**EXERCISE INPUT**
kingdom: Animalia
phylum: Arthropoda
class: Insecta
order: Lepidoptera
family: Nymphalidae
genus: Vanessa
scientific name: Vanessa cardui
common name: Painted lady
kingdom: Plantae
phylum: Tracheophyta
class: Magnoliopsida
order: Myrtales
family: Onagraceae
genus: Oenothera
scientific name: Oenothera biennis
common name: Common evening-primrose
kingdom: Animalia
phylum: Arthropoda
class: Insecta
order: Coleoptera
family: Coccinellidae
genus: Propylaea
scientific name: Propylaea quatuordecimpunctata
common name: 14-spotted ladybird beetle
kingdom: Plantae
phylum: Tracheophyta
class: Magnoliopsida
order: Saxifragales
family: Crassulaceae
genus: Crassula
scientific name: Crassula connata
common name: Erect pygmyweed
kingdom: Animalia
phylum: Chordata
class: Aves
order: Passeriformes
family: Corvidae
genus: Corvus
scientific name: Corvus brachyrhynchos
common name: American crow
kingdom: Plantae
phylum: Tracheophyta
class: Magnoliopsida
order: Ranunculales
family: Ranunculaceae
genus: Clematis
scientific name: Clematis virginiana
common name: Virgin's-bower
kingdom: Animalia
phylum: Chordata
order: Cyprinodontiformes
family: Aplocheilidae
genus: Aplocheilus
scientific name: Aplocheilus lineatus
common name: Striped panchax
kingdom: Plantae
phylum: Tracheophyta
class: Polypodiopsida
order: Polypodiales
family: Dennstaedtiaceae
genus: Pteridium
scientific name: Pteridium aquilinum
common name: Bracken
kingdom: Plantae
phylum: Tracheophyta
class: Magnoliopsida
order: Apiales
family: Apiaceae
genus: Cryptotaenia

**TASK**
Could you return every line above for all of the items, unchanged and in the same order?

**EXERCISE RESPONSE**
kingdom: Animalia
phylum: Arthropoda
class: Insecta
order: Lepidoptera
family: Nymphalidae
genus: Vanessa
scientific name: Vanessa cardui
common name: Painted lady
kingdom: Plantae
phylum: Tracheophyta
class: Magnoliopsida
order: Myrtales
family: Onagraceae
genus: Oenothera
scientific name: Oenothera biennis
common name: Common evening-primrose
kingdom: Animalia
phylum: Arthropoda
class: Insecta
order: Coleoptera
family: Coccinellidae
genus: Propylaea
scientific name: Propylaea quatuordecimpunctata
common name: 14-spotted ladybird beetle
kingdom: Plantae
phylum: Tracheophyta
class: Magnoliopsida
order: Saxifragales
family: Crassulaceae
genus: Crassula
scientific name: Crassula connata
common name: Erect pygmyweed
kingdom: Animalia
phylum: Chordata
class: Aves
order: Passeriformes
family: Corvidae
genus: Corvus
scientific name: Corvus brachyrhynchos
common name: American crow
kingdom: Plantae
phylum: Tracheophyta
class: Magnoliopsida
order: Ranunculales
family: Ranunculaceae
genus: Clematis
scientific name: Clematis virginiana
common name: Virgin's-bower
kingdom: Animalia
phylum: Chordata
order: Cyprinodontiformes
family: Aplocheilidae
genus: Aplocheilus
scientific name: Aplocheilus lineatus
common name: Striped panchax
kingdom: Plantae
phylum: Tracheophyta
class: Polypodiopsida
order: Polypodiales
family: Dennstaedtiaceae
genus: Pteridium
scientific name: Pteridium aquilinum
common name: Bracken
kingdom: Plantae
phylum: Tracheophyta
class: Magnoliopsida
order: Apiales
family: Apiaceae
genus: Cryptotaenia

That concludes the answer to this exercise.